AutoH2OModeler: An Automated Machine Learning Framework using H2O

Description

Steps in the function include: See details below for information on using this function.

Usage

AutoH2OModeler(Construct, max_memory = "28G", ratios = 0.8,
  BL_Trees = 500, nthreads = 1, model_path = NULL,
  MaxRuntimeSeconds = 3600, MaxModels = 30, TrainData = NULL,
  TestData = NULL, SaveToFile = FALSE, ReturnObjects = TRUE)

Arguments

Construct

Core instruction file for automation (see Details below for more information on this)

max_memory

The ceiling amount of memory H2O will utilize

ratios

The percentage of train samples from source data (remainder goes to validation set)

BL_Trees

The number of trees to build in baseline GBM or RandomForest

nthreads

Set the number of threads to run function

model_path

Directory path for where you want your models saved

MaxRuntimeSeconds

Number of seconds of run time for grid tuning

MaxModels

Number of models you'd like to have returned

TrainData

Set to NULL or supply a data.table for training data

TestData

Set to NULL or supply a data.table for validation data

SaveToFile

Set to TRUE to save models and output to model_path

ReturnObjects

Set to TRUE to return objects from functioin

Value

Returns saved models, corrected Construct file, variable importance tables, evaluation and partial dependence calibration plots, model performance measure, and a file called grid_tuned_paths.Rdata which contains paths to your saved models for operationalization.

Details

1. Logic: Error checking in the modeling arguments from your Construction file

2. ML: Build grid-tuned models and baseline models for comparison and checks which one performs better on validation data

3. Evaluation: Collects the performance metrics for both

4. Evaluation: Generates calibration plots (and boxplots for regression) for the winning model

5. Evaluation: Generates partial dependence calibration plots (and boxplots for regression) for the winning model

6. Evaluation: Generates variable importance tables and a table of non-important features

7. Production: Creates a storage file containing: model name, model path, grid tune performance, baseline performance, and threshold (if classification) and stores that file in your model_path location

The Construct file must be a data.table and the columns need to be in the correct order (see examples). Character columns must be converted to type "Factor". You must remove date columns or convert them to "Factor". For classification models, your target variable needs to be a (0,1) of type "Factor." See the examples below for help with setting up the Construct file for various modeling target variable types. There are examples for regression, classification, multinomial, and quantile regression. For help on which parameters to use, look up the r/h2o documentation. If you misspecify the construct file, it will produce an error and outputfile of what was wrong and suggestions for fixing the error.

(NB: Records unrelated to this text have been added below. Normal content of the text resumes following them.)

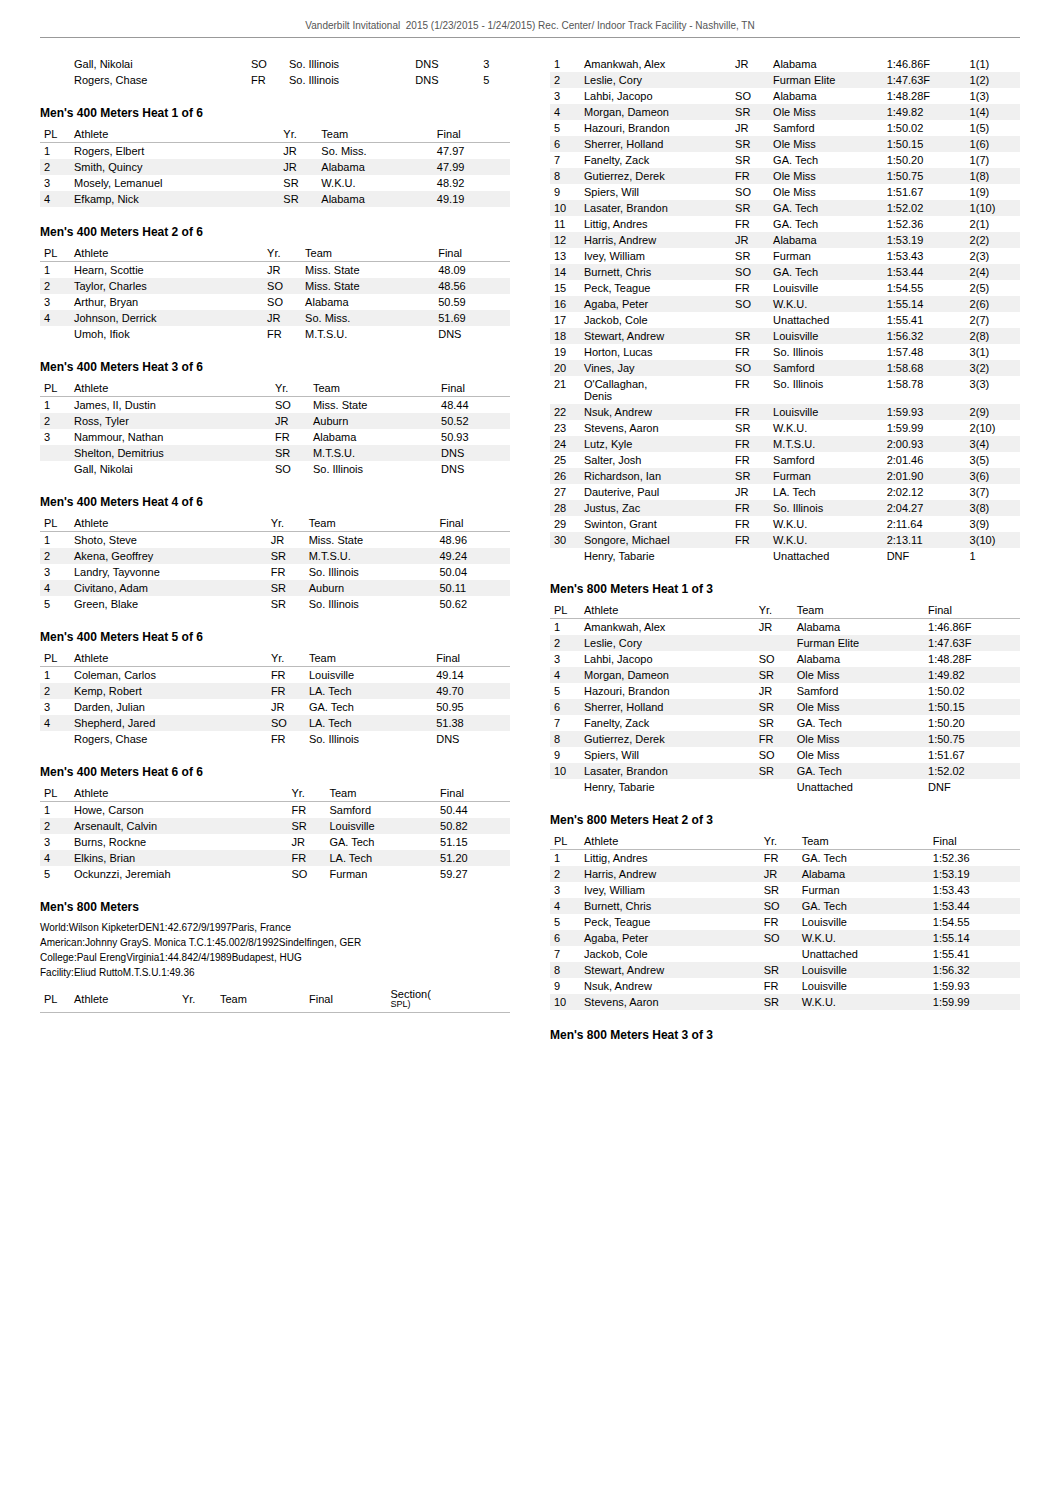Vanderbilt Invitational 2015 (1/23/2015 - 1/24/2015) Rec. Center/ Indoor Track Facility - Nashville, TN
| | Gall, Nikolai | SO | So. Illinois | DNS | 3 |
| | Rogers, Chase | FR | So. Illinois | DNS | 5 |
Men's 400 Meters Heat 1 of 6
| PL | Athlete | Yr. | Team | Final |
| --- | --- | --- | --- | --- |
| 1 | Rogers, Elbert | JR | So. Miss. | 47.97 |
| 2 | Smith, Quincy | JR | Alabama | 47.99 |
| 3 | Mosely, Lemanuel | SR | W.K.U. | 48.92 |
| 4 | Efkamp, Nick | SR | Alabama | 49.19 |
Men's 400 Meters Heat 2 of 6
| PL | Athlete | Yr. | Team | Final |
| --- | --- | --- | --- | --- |
| 1 | Hearn, Scottie | JR | Miss. State | 48.09 |
| 2 | Taylor, Charles | SO | Miss. State | 48.56 |
| 3 | Arthur, Bryan | SO | Alabama | 50.59 |
| 4 | Johnson, Derrick | JR | So. Miss. | 51.69 |
| | Umoh, Ifiok | FR | M.T.S.U. | DNS |
Men's 400 Meters Heat 3 of 6
| PL | Athlete | Yr. | Team | Final |
| --- | --- | --- | --- | --- |
| 1 | James, II, Dustin | SO | Miss. State | 48.44 |
| 2 | Ross, Tyler | JR | Auburn | 50.52 |
| 3 | Nammour, Nathan | FR | Alabama | 50.93 |
| | Shelton, Demitrius | SR | M.T.S.U. | DNS |
| | Gall, Nikolai | SO | So. Illinois | DNS |
Men's 400 Meters Heat 4 of 6
| PL | Athlete | Yr. | Team | Final |
| --- | --- | --- | --- | --- |
| 1 | Shoto, Steve | JR | Miss. State | 48.96 |
| 2 | Akena, Geoffrey | SR | M.T.S.U. | 49.24 |
| 3 | Landry, Tayvonne | FR | So. Illinois | 50.04 |
| 4 | Civitano, Adam | SR | Auburn | 50.11 |
| 5 | Green, Blake | SR | So. Illinois | 50.62 |
Men's 400 Meters Heat 5 of 6
| PL | Athlete | Yr. | Team | Final |
| --- | --- | --- | --- | --- |
| 1 | Coleman, Carlos | FR | Louisville | 49.14 |
| 2 | Kemp, Robert | FR | LA. Tech | 49.70 |
| 3 | Darden, Julian | JR | GA. Tech | 50.95 |
| 4 | Shepherd, Jared | SO | LA. Tech | 51.38 |
| | Rogers, Chase | FR | So. Illinois | DNS |
Men's 400 Meters Heat 6 of 6
| PL | Athlete | Yr. | Team | Final |
| --- | --- | --- | --- | --- |
| 1 | Howe, Carson | FR | Samford | 50.44 |
| 2 | Arsenault, Calvin | SR | Louisville | 50.82 |
| 3 | Burns, Rockne | JR | GA. Tech | 51.15 |
| 4 | Elkins, Brian | FR | LA. Tech | 51.20 |
| 5 | Ockunzzi, Jeremiah | SO | Furman | 59.27 |
Men's 800 Meters
World:Wilson KipketerDEN1:42.672/9/1997Paris, France
American:Johnny GrayS. Monica T.C.1:45.002/8/1992Sindelfingen, GER
College:Paul ErengVirginia1:44.842/4/1989Budapest, HUG
Facility:Eliud RuttoM.T.S.U.1:49.36
| PL | Athlete | Yr. | Team | Final | Section( SPL) |
| --- | --- | --- | --- | --- | --- |
| 1 | Amankwah, Alex | JR | Alabama | 1:46.86F | 1(1) |
| 2 | Leslie, Cory | | Furman Elite | 1:47.63F | 1(2) |
| 3 | Lahbi, Jacopo | SO | Alabama | 1:48.28F | 1(3) |
| 4 | Morgan, Dameon | SR | Ole Miss | 1:49.82 | 1(4) |
| 5 | Hazouri, Brandon | JR | Samford | 1:50.02 | 1(5) |
| 6 | Sherrer, Holland | SR | Ole Miss | 1:50.15 | 1(6) |
| 7 | Fanelty, Zack | SR | GA. Tech | 1:50.20 | 1(7) |
| 8 | Gutierrez, Derek | FR | Ole Miss | 1:50.75 | 1(8) |
| 9 | Spiers, Will | SO | Ole Miss | 1:51.67 | 1(9) |
| 10 | Lasater, Brandon | SR | GA. Tech | 1:52.02 | 1(10) |
| 11 | Littig, Andres | FR | GA. Tech | 1:52.36 | 2(1) |
| 12 | Harris, Andrew | JR | Alabama | 1:53.19 | 2(2) |
| 13 | Ivey, William | SR | Furman | 1:53.43 | 2(3) |
| 14 | Burnett, Chris | SO | GA. Tech | 1:53.44 | 2(4) |
| 15 | Peck, Teague | FR | Louisville | 1:54.55 | 2(5) |
| 16 | Agaba, Peter | SO | W.K.U. | 1:55.14 | 2(6) |
| 17 | Jackob, Cole | | Unattached | 1:55.41 | 2(7) |
| 18 | Stewart, Andrew | SR | Louisville | 1:56.32 | 2(8) |
| 19 | Horton, Lucas | FR | So. Illinois | 1:57.48 | 3(1) |
| 20 | Vines, Jay | SO | Samford | 1:58.68 | 3(2) |
| 21 | O'Callaghan, Denis | FR | So. Illinois | 1:58.78 | 3(3) |
| 22 | Nsuk, Andrew | FR | Louisville | 1:59.93 | 2(9) |
| 23 | Stevens, Aaron | SR | W.K.U. | 1:59.99 | 2(10) |
| 24 | Lutz, Kyle | FR | M.T.S.U. | 2:00.93 | 3(4) |
| 25 | Salter, Josh | FR | Samford | 2:01.46 | 3(5) |
| 26 | Richardson, Ian | SR | Furman | 2:01.90 | 3(6) |
| 27 | Dauterive, Paul | JR | LA. Tech | 2:02.12 | 3(7) |
| 28 | Justus, Zac | FR | So. Illinois | 2:04.27 | 3(8) |
| 29 | Swinton, Grant | FR | W.K.U. | 2:11.64 | 3(9) |
| 30 | Songore, Michael | FR | W.K.U. | 2:13.11 | 3(10) |
| | Henry, Tabarie | | Unattached | DNF | 1 |
Men's 800 Meters Heat 1 of 3
| PL | Athlete | Yr. | Team | Final |
| --- | --- | --- | --- | --- |
| 1 | Amankwah, Alex | JR | Alabama | 1:46.86F |
| 2 | Leslie, Cory | | Furman Elite | 1:47.63F |
| 3 | Lahbi, Jacopo | SO | Alabama | 1:48.28F |
| 4 | Morgan, Dameon | SR | Ole Miss | 1:49.82 |
| 5 | Hazouri, Brandon | JR | Samford | 1:50.02 |
| 6 | Sherrer, Holland | SR | Ole Miss | 1:50.15 |
| 7 | Fanelty, Zack | SR | GA. Tech | 1:50.20 |
| 8 | Gutierrez, Derek | FR | Ole Miss | 1:50.75 |
| 9 | Spiers, Will | SO | Ole Miss | 1:51.67 |
| 10 | Lasater, Brandon | SR | GA. Tech | 1:52.02 |
| | Henry, Tabarie | | Unattached | DNF |
Men's 800 Meters Heat 2 of 3
| PL | Athlete | Yr. | Team | Final |
| --- | --- | --- | --- | --- |
| 1 | Littig, Andres | FR | GA. Tech | 1:52.36 |
| 2 | Harris, Andrew | JR | Alabama | 1:53.19 |
| 3 | Ivey, William | SR | Furman | 1:53.43 |
| 4 | Burnett, Chris | SO | GA. Tech | 1:53.44 |
| 5 | Peck, Teague | FR | Louisville | 1:54.55 |
| 6 | Agaba, Peter | SO | W.K.U. | 1:55.14 |
| 7 | Jackob, Cole | | Unattached | 1:55.41 |
| 8 | Stewart, Andrew | SR | Louisville | 1:56.32 |
| 9 | Nsuk, Andrew | FR | Louisville | 1:59.93 |
| 10 | Stevens, Aaron | SR | W.K.U. | 1:59.99 |
Men's 800 Meters Heat 3 of 3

Let's go over the construct file, column by column. The Targets column is where you specify the column number of your target variable (in quotes, e.g. "c(1)").

The Distribution column is where you specify the distribution type for the modeling task. For classification use bernoulli, for multilabel use multinomial, for quantile use quantile, and for regression, you can choose from the list available in the H2O docs, such as gaussian, poisson, gamma, etc. It's not set up to handle tweedie distributions currently but I can add support if there is demand.

The Loss column tells H2O which metric to use for the loss metrics. For regression, I typically use "mse", quantile regression, "mae", classification "auc", and multinomial "logloss". For deeplearning models, you need to use "quadratic", "absolute", and "crossentropy".

The Quantile column tells H2O which quantile to use for quantile regression (in decimal form).

The ModelName column is the name you wish to give your model as a prefix.

The Algorithm column is the model you wish to use: gbm, randomForest, deeplearning, AutoML, XGBoost, LightGBM.

The dataName column is the name of your data.

The TargetCol column is the column number of your target variable.

The FeatureCols column is the column numbers of your features.

The CreateDate column is for tracking your model build dates.

The GridTune column is a TRUE / FALSE column for whether you want to run a grid tune model for comparison.

The ExportValidData column is a TRUE / FALSE column indicating if you want to export the validation data.

The ParDep column is where you put the number of partial dependence calibration plots you wish to generate.

The PD_Data column is where you specify if you want to generate the partial dependence plots on "All" data, "Validate" data, or "Train" data.

The ThreshType column is for classification models. You can specify "f1", "f2", "f0point5", or "CS" for cost sentitive.

The FSC column is the feature selection column. Specify the percentage importance cutoff to create a table of "unimportant" features.

The tpProfit column is for when you specify "CS" in the ThreshType column. This is your true positive profit.

The tnProfit column is for when you specify "CS" in the ThreshType column. This is your true negative profit.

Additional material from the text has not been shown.